* _Texte proposé_:
---

En France, les colons vikings de la Loire vont se faire éliminer par les Bretons mais ceux établis en Normandie vont se fixer et faire souche. Afin de commercer plus facilement, les vikings prennent femme parmi les Francs et se convertissent en masse. Leur art va se fondre dans l’artisanat local en apportant aux habitants de la région leur expertise maritime, ce dont bénéficiera plus tard Guillaume le Conquérant.

A l’orée du XIè siècle, l’afflux de peuplement viking va se tarir : aux tribus indépendantes succèdent de véritables Etats, Norvège et Danemark qui vont faire de l’Angleterre une colonie de peuplement pour près d’un siècle. En Francie, les Normands font désormais partie de la population locale et seule demeure pour différence une toponymie qui fait abonder les noms de lieux en -fleur que l’on ne trouve nulle part ailleurs dans le pays, le terme de vieux norrois « flói » qui signifie « rivière, flux » et par extension « port » étant son origine la plus probable. L’apport viking dans la population franque est la dernière qui se fasse par invasion : à partir de maintenant, les francs puis les français vont agrandir leur peuple par une extension géographique du pays vers l’Est pour les siècles à venir. Il faut bien se souvenir qu’au moment de la cession du bassin de la Seine au bénéfice de Rollon en 911, les frontières de la Francie occidentale sont loin d’être celles actuelles : les Flandres et la Catalogne font partie du royaume mais Brest, Metz, Strasbourg, Lyon, Grenoble, Marseille et Nice sont en terre étrangère et la géographie va faire que c’est vers l’Est que les frontières vont être lentement repoussées au fil des siècles.

Mais pour le moment, les rois ont d’autres chats à fouetter. Parvenir à se maintenir en place est déjà un travail à plein temps et s’assurer de la bonne transmission de la couronne est une tâche ardue, surtout au Xè siècle ou carolingiens et Robertiens vont alterner sur le trône.

Les Robertiens ne viennent pas de rien. La famille est d’origine neustrienne et compte des carolingiens dans leur arbre, par les femmes notamment, ce qui leur confère une aura de légitimité en cas de défaillance carolingienne à la couronne. Mais ils ne constituent pas financièrement et militairement la famille la plus puissante : les ducs de Normandie, d’ Aquitaine et surtout le comte de Champagne sont plus richement dotés sans pour autant avoir une taille critique leur permettant d’espérer plus, et ce d’autant plus que chacun met un point d’honneur à ne pas laisser les autres gagner plus d’influence. C’est ce qui permet aux derniers carolingiens de se maintenir à peu près au pouvoir, usant d’alliances régulières et alternatives, soutenus par les robertiens dont le domaine patrimonial est trop réduit pour devenir une menace à long terme : au Xè siècle, leur influence politique directe porte sur la région entre Paris et Orléans ainsi qu’aux alentours de Soissons.

---

* _Consigne 1_: D'après le texte sur les Vikings, de quel terme de vieux norrois viennent le plus probablement les noms de lieux en -fleur ?
* _Consigne 2_: Extrayez du texte sur les Vikings tout ce qui va de « Mais pour le » jusqu'à « sur le trône. ».

* _Données fournies_:

---

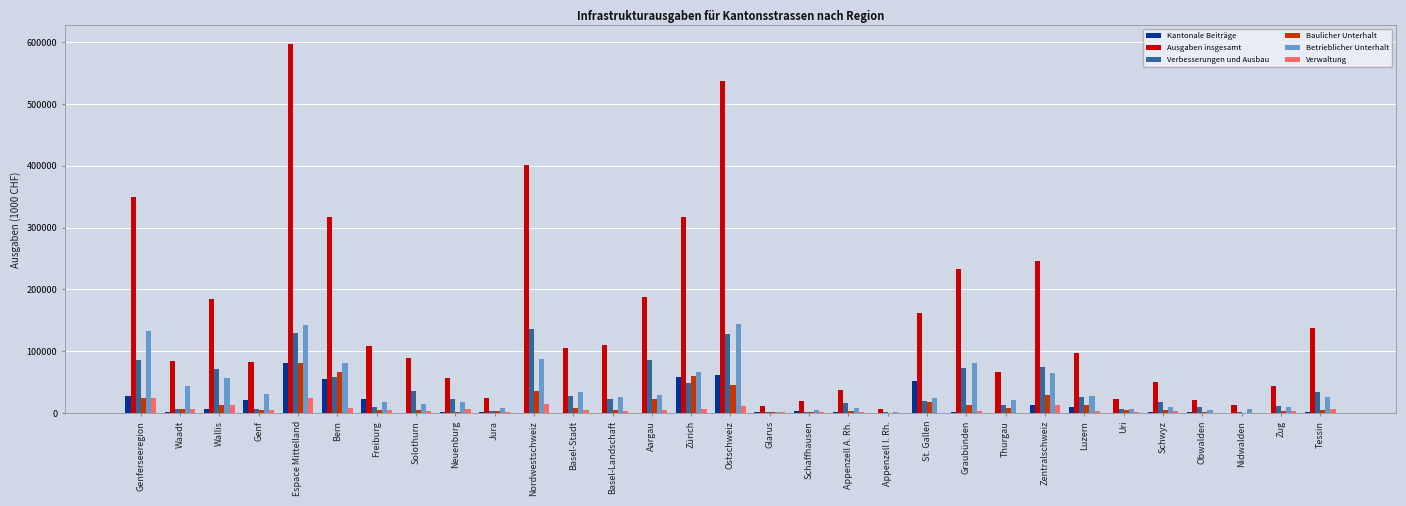

What are all the series names shown in the legend?

Kantonale Beiträge, Ausgaben insgesamt, Verbesserungen und Ausbau, Baulicher Unterhalt, Betrieblicher Unterhalt, Verwaltung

---

* _Solution 1_: Du terme « flói », qui signifie « rivière, flux » et, par extension, « port ».

* _Solution 2_:
Mais pour le moment, les rois ont d’autres chats à fouetter. Parvenir à se maintenir en place est déjà un travail à plein temps et s’assurer de la bonne transmission de la couronne est une tâche ardue, surtout au Xè siècle ou carolingiens et Robertiens vont alterner sur le trône.